We watched football. We mocked the commercials. We discussed world events like grown-ups ought to. Seemed like there was something going wrong in every corner of the globe, lately. Riots. Droughts. Unrest and discontent, fledgling conflicts that promised to grow into mini-wars and disasters just poised to strike. Is it any wonder that I’d been in a crappy mood for the last few months? Every time I flipped the TV on, the world was going to hell, and…
See, that’s what I’m talking about right there. The sudden dives into dark thoughts, the overwhelming sense of impending doom. Like there was this giant boot somewhere, and I was just waiting for it to drop on my head. It wasn’t like me, and even I knew it. That’s what I was supposed to be working on.

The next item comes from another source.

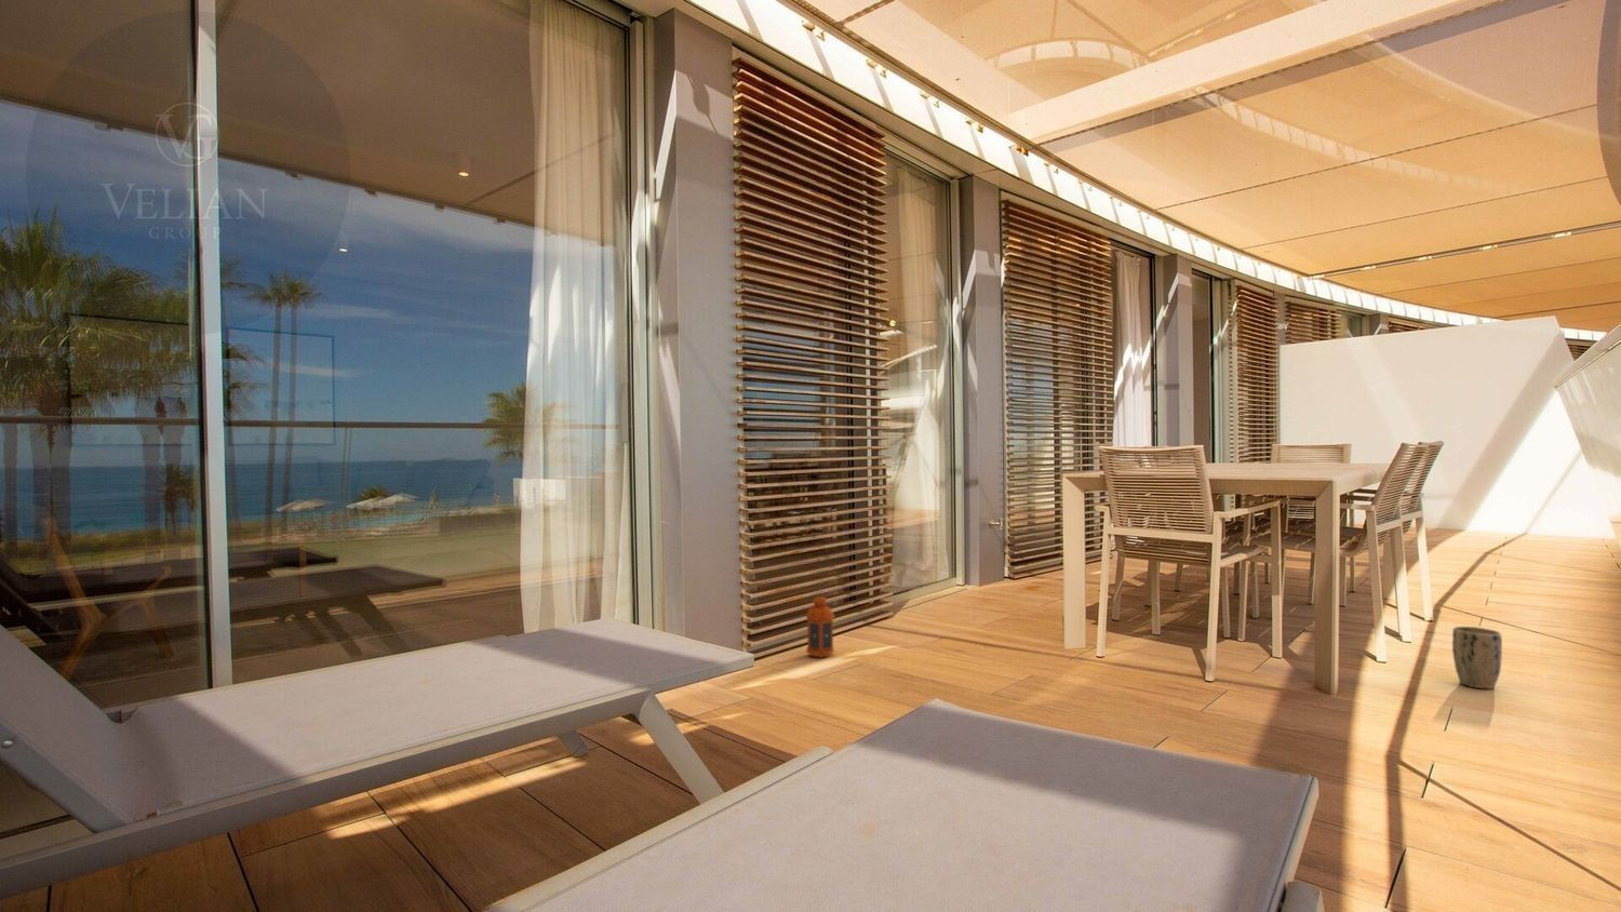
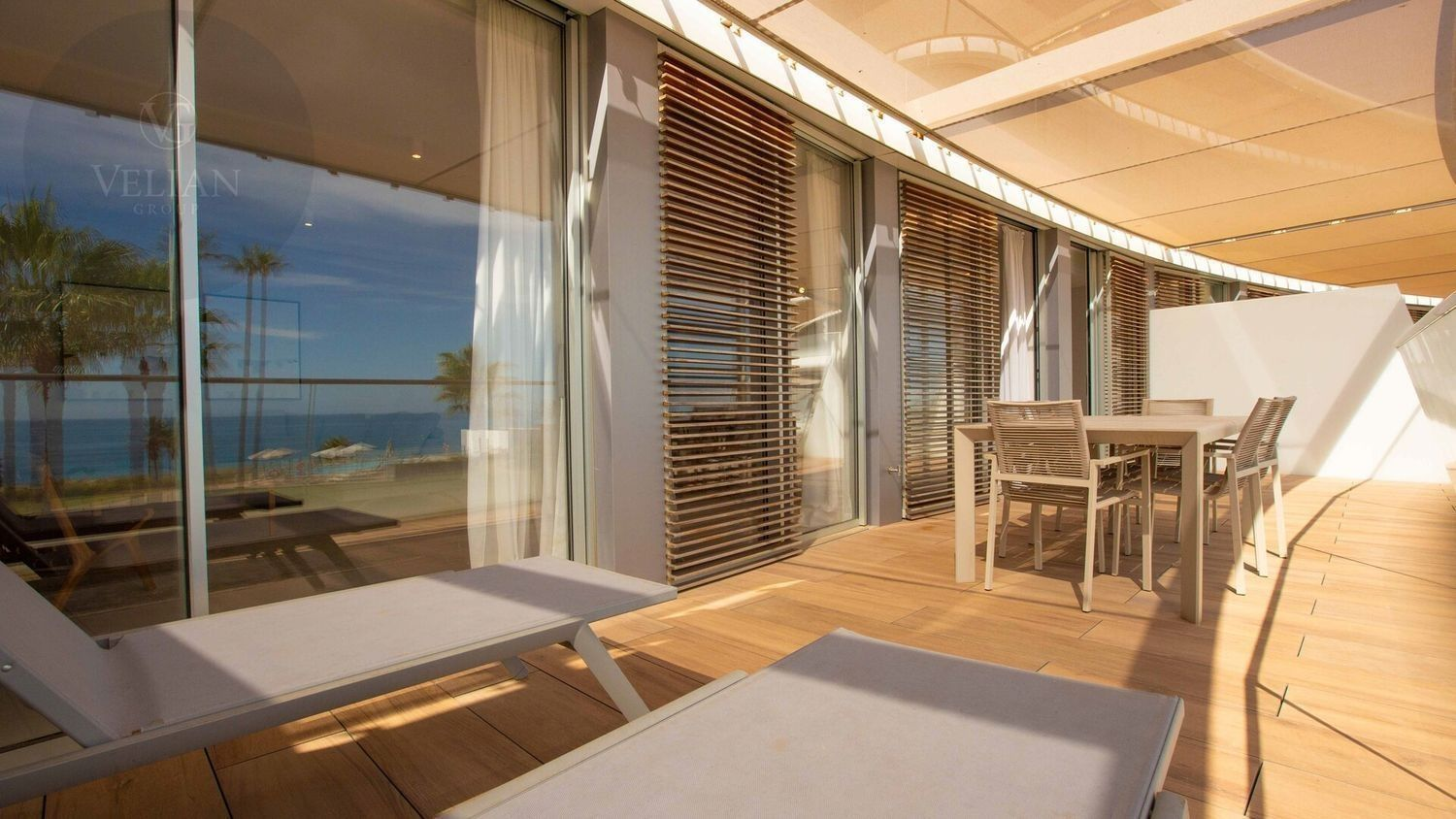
- plant pot [1452,626,1503,689]
- lantern [804,588,836,658]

I would enjoy my friends, dammit.
And if I fell into a brooding silence, I had Anna and Nicky there to clamber into my lap, chattering about anything and everything. It didn’t matter what. It was nearly impossible to be glum with the pair of them in close proximity.
I had Dr. Bridget there to threaten electroshock therapy (and of course the guys knew just where to get a spare car battery to make that happen, if she was serious). Her keen eyes watched me when she thought I wasn’t looking, the medical professional in her always analyzing, diagnosing. I couldn’t blame her. It’s what she did, and she was good.
I had Mira. And she was just perfect, hiding her worry much better than I did, touching my shoulder lightly every time she walked past the couch. More than anything, that tiny bit of contact did me a heap of good. Just that reminder that I wasn’t alone, and someone amazing loved me. I glanced over my shoulder to give her a grateful smile.
And somehow, somewhere, Mira and Bridget got their heads together, and before any of us realized just how it happened, Cam-short-for-Cameron had been invited along on our camping/paintball trip.
Oh how wonderful.
3
Nothing can put a dent in a man’s dignity so quickly as being forced to parade around a doctor’s examination room in nothing but a paper sheet. But after my injuries last spring, Mira insisted that I get Dr. Bridget’s okay before I went traipsing off into the wilds of Colorado. So, here I was doing laps while my friend the doctor watched me critically.
Not that I mind good-looking women staring at me, normally. Dr. Bridget was curvy in all the right places, even in the tailored suit she was wearing for the day. Funny how she looked so different here at her office, her dark hair all pulled back and tamed, than at my house with her hair in pigtails and wearing shorts and a smart-ass T-shirt. The two sides of Dr. Bridget.
“Are you having any more pain?” She jotted down some notes in my file as I hopped back up on the table.
“Nope. Everything seems to be fully functional.” Her hands were ice cold when she started groping my calf, and I jumped. “Geez, Bridge! Did you go juggle snowballs or something before coming in here?”
She smiled sweetly at me over the rims of her new glasses. “Iced them down just for you, Jesse dear.”
The scars on my calf were still nicely pink and hairless, circles the size of fifty-cent pieces adorning both sides where a crab-demon had stabbed me last January. I didn’t think that was a body-piercing fad that was going to catch on. Innocuous in appearance now, that wound had almost cost me my leg, the demon’s poison invading my body despite all medical intervention. Only my wife’s magic had kept me from having Stumpy as a nickname.